Entonces, ¿por qué disfrutamos tanto despellejándola?, ¿qué tipo de glutamato esconde este preparado de Chanel, baguettes y cenicientas neocapitalistas para que rebañemos el plato a sabiendas de que es fast food?

Ensañarse con esta ficción no supone ningún reto; es como meterse con el más débil de la clase: facilón y cobarde. Sí, Emily en París constituye un banquete de clichés sobre la cultura francesa. No falta ni uno. La jefa parisiense que se alimenta de tabaco; la mujer del empresario que es conocedora — como dirían en Sálvame— de que su marido se acuesta con la jefa parisiense, pero que preferiría hacer un trío con Emily; y la amiga que tiene un château —¿quién no tiene un château en Francia?—. En vez de un guion, parece que Darren Star —su productor y el de Melrose Place— hubiese utilizado la redacción de una aspirante a la hermandad Kappa Kappa Psi titulada Así será mi año sabático en la ciudad de la luz. Pero no hay superioridad moral posible en señalar esto. Hacerlo resulta equivalente a vanagloriarse por distinguir entre un restaurante de quinta gama y otro de autor: enhorabuena, no tiene el sentido del gusto atrofiado.

--

Consigna 1:
Enumera los personajes que el fragmento sobre Emily en París presenta como ejemplos de clichés sobre la cultura francesa.
Consigna 2:
Retoma el fragmento sobre Emily en París a partir de su última frase y escribe cómo continúa.

Datos recopilados:
--

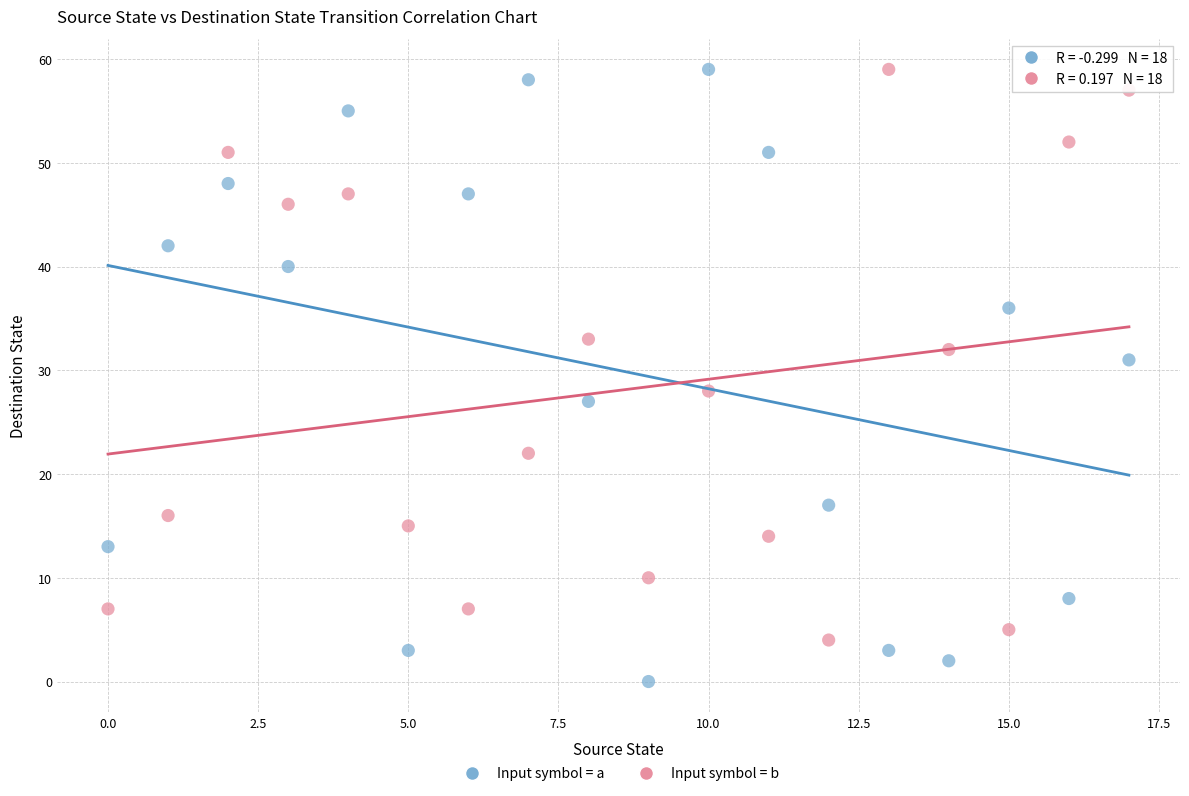

Across all data points, what is the range of Y values (max minus min)?

59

--

Tu respuesta 1:
- La jefa parisiense que se alimenta de tabaco
- La mujer del empresario que sabe que su marido se acuesta con la jefa parisiense, pero que preferiría hacer un trío con Emily
- La amiga que tiene un château

Tu respuesta 2:
Borja Cobeaga —director de Pagafantas, Negociador y Fe de etarras— cree que con Emily en París llega al género de ficción una forma de ver y disfrutar la televisión que hasta ahora explotaban realities como Quién quiere casarse con mi hijo o First dates. “La gracia está más en la conversación que se genera en torno al producto que en el propio producto. Es algo que siempre ha pasado, como cuando te juntabas con tus amigos para ver Eurovisión y echarte unas risas. Las redes sociales han potenciado esta fórmula; y el confinamiento, la ha acelerado”, explica. No solo comentamos Emily en París porque la vemos; la vemos para poder comentarla. Para formar parte del grupo. Igual que nos embutimos en pantalones pitillo a principios de los dos mil y empezamos a beber gin-tonics como si viviéramos en la India colonial.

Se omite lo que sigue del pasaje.